READING PASSAGE.

_ _ _ _ _ _ _

On Tue, 2004-08-03 at 10:53, John Summerfield wrote:
> Paul William wrote:
> 
> > Hi,
> >
> > I am in charge of a small office network. The server is running Debian 
> > stable with some testing packages and the desktops are running 
> > mandrake 10.0.
> >
> > Currently we are using NIS for authentication and NFS to share the 
> > home directories.
> >
> > I have been having some hassles with NIS and would like to upgrade to 
> > a more modern system.
> >
> > Are there any alternatives to NFS and NIS?
> 
> 
> NIS and NFS are differen tissues. What's your problem withNFS?
> 
> For authentication, take a look at LDAP. I mean to.
> 
> >
> > As long as it not to complex to setup and is fairly easy to administer 
> > its fine. X is not on the server so all admin takes place over 
> > ssh.Security is an issue.
> >
> > It is safe to assume that there will not be any windows clients on the 
> > network, ever :) There is one osx ibook being used but it does not 
> > need to 'login' to the network.

_ _ _ _ _ _ _

TASK INSTRUCTIONS. Continue the mailing-list exchange about replacing NIS and NFS on a small office network, starting after its last line.

_ _ _ _ _ _ _

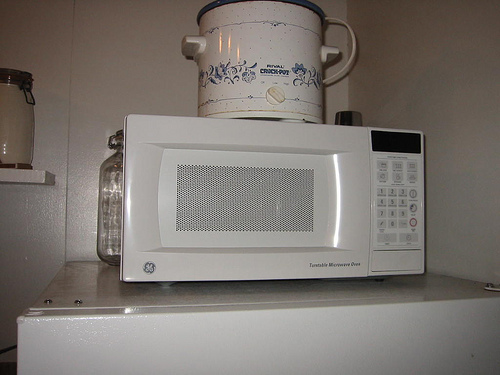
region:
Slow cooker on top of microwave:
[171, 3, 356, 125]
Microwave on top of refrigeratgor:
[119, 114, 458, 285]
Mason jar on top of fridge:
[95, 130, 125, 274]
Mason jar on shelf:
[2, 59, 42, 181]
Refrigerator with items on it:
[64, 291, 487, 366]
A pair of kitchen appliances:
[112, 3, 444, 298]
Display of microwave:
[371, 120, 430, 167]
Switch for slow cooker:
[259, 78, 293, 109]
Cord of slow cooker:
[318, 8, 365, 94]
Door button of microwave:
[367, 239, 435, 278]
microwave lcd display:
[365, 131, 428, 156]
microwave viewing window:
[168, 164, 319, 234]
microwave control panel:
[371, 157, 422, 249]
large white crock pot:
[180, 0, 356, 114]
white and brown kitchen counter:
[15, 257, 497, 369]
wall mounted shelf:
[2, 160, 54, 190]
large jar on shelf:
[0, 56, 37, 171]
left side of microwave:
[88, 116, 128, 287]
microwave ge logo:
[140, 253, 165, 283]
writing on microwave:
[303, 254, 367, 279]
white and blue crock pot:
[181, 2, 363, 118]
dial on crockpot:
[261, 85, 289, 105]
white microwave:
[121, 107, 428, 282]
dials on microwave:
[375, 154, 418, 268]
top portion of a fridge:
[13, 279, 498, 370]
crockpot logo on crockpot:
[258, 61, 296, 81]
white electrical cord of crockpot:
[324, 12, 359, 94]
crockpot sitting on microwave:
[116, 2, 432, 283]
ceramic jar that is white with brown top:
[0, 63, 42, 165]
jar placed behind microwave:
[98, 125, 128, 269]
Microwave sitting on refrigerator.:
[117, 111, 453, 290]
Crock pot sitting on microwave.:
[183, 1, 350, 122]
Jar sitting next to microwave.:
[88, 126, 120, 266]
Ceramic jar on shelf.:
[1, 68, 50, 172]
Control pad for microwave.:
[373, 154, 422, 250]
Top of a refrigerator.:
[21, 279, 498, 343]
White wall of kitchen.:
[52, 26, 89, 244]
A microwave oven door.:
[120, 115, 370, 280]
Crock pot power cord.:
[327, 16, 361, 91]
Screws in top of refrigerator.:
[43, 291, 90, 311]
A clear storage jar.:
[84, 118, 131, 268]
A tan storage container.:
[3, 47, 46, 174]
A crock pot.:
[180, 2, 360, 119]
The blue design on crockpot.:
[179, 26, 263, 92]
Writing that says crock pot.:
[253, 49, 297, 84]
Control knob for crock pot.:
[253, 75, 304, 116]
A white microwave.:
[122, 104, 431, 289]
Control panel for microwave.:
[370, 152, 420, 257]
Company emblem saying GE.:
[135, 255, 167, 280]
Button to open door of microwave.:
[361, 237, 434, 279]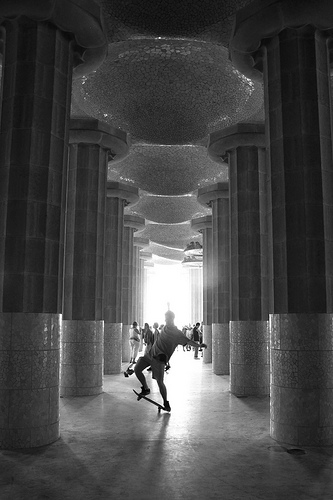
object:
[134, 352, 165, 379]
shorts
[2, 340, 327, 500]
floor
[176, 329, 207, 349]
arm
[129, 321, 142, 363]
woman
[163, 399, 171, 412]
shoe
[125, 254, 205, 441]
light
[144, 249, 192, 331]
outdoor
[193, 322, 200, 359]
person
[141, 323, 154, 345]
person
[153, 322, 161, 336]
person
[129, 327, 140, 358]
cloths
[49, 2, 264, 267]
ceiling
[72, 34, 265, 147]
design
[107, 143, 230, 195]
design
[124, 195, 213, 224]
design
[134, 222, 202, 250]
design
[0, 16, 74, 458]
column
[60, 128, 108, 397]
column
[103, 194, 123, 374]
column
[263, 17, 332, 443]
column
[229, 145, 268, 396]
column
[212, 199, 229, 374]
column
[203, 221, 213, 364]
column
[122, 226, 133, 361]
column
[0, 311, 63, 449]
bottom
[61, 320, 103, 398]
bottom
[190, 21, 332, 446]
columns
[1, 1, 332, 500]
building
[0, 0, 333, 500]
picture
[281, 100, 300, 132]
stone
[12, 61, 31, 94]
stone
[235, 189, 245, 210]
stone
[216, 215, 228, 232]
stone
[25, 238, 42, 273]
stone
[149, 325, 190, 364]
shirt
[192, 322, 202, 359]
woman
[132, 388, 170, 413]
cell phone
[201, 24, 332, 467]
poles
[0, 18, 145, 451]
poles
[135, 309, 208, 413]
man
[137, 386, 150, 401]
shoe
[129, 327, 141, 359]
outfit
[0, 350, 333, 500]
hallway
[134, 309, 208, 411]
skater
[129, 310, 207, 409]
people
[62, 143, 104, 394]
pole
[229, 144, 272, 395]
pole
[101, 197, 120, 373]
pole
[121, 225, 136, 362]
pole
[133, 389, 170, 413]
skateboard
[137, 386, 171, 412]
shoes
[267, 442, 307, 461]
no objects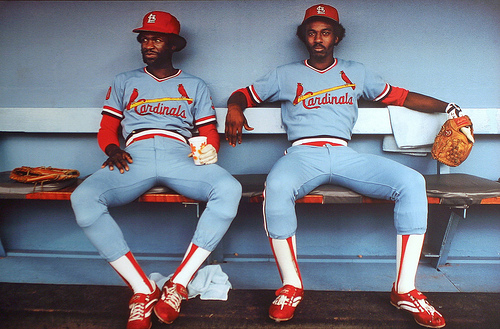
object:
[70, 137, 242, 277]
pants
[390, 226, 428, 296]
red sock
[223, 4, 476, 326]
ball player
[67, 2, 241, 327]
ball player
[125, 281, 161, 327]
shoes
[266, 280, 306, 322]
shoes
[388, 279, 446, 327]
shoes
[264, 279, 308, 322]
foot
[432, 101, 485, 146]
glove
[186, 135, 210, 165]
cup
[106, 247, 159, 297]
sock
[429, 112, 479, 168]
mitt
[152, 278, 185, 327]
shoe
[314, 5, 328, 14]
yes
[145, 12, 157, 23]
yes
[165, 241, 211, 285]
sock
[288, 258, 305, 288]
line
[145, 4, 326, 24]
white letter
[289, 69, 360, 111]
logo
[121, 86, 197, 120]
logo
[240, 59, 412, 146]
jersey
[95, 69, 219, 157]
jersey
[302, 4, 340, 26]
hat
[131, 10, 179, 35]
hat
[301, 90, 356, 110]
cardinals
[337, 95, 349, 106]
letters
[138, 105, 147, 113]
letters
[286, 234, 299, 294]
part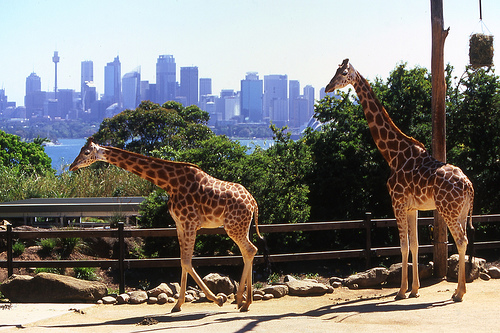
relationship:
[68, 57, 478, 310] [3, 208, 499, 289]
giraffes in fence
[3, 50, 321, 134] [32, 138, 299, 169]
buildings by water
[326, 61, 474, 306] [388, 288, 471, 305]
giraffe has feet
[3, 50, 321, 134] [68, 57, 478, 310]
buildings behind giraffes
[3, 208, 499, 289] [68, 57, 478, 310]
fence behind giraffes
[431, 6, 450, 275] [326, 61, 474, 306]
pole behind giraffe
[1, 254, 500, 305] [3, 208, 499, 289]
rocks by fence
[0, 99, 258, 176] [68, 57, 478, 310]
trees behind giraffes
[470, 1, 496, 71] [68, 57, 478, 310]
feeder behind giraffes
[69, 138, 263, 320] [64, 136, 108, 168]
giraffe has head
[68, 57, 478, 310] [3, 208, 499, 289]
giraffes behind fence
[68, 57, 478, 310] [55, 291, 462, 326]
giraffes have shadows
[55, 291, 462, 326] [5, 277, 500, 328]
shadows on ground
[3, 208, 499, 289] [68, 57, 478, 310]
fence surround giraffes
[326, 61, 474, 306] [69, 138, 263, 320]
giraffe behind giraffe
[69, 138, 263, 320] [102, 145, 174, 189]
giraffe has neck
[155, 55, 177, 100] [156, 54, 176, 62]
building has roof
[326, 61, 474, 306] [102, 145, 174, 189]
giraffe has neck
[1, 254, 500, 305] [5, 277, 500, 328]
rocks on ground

_ _ _ _ _ _ _

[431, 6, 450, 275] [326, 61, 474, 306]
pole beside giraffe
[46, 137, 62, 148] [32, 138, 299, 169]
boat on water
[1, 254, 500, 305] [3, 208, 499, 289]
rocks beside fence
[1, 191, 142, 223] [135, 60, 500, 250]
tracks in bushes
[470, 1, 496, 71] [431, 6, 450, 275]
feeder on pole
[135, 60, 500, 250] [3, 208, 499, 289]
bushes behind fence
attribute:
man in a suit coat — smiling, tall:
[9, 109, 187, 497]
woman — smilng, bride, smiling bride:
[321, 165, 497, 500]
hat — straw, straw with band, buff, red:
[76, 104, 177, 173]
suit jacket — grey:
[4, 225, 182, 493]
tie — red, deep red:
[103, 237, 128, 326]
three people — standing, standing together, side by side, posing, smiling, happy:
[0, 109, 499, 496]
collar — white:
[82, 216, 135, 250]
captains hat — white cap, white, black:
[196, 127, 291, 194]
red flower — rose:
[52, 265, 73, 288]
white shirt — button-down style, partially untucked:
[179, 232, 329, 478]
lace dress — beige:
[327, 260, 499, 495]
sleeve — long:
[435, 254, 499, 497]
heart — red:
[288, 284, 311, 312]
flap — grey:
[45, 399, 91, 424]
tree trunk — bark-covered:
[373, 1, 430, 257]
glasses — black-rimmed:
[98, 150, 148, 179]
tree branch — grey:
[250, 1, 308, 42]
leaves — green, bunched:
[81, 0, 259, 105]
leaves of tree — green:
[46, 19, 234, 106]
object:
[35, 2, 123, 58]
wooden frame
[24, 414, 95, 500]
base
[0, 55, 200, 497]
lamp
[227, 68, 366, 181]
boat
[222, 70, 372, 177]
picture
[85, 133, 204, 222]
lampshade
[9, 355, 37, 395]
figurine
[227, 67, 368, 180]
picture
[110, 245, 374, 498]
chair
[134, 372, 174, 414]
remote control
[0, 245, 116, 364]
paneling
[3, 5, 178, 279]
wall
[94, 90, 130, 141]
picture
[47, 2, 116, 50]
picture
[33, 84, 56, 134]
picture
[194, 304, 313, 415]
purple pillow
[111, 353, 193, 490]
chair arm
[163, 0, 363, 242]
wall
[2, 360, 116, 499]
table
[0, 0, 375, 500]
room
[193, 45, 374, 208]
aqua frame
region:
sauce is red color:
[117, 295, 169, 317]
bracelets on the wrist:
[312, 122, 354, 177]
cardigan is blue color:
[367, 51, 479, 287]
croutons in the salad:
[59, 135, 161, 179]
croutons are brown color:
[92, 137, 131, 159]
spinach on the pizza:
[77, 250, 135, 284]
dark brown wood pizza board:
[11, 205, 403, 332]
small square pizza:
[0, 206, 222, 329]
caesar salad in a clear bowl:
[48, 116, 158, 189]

_ _ _ _ _ _ _

REPLY.
> >
> OSX should be able to authenticate against LDAP. Watch your IUDs tho.
> 

Authentication in Linux is (usually) done via the PAM library, ie
applications wanting to do authentication link against the PAM library
and then call PAM apis to do authentication.

In particular, openssh, login, etc. all do this.

Here's some info on PAM:
http://www.kernel.org/pub/linux/libs/pam/Linux-PAM-html/pam.html

There are PAM modules for ldap, which enable PAM to authenticate against
LDAP servers. Here's one link I found on this by googling:
http://www.metaconsultancy.com/whitepapers/ldap-linux.htm

Also, try google for "linux pam".

Note that I haven't used PAM and LDAP myself (yet). Like John, it's on
my to-do list.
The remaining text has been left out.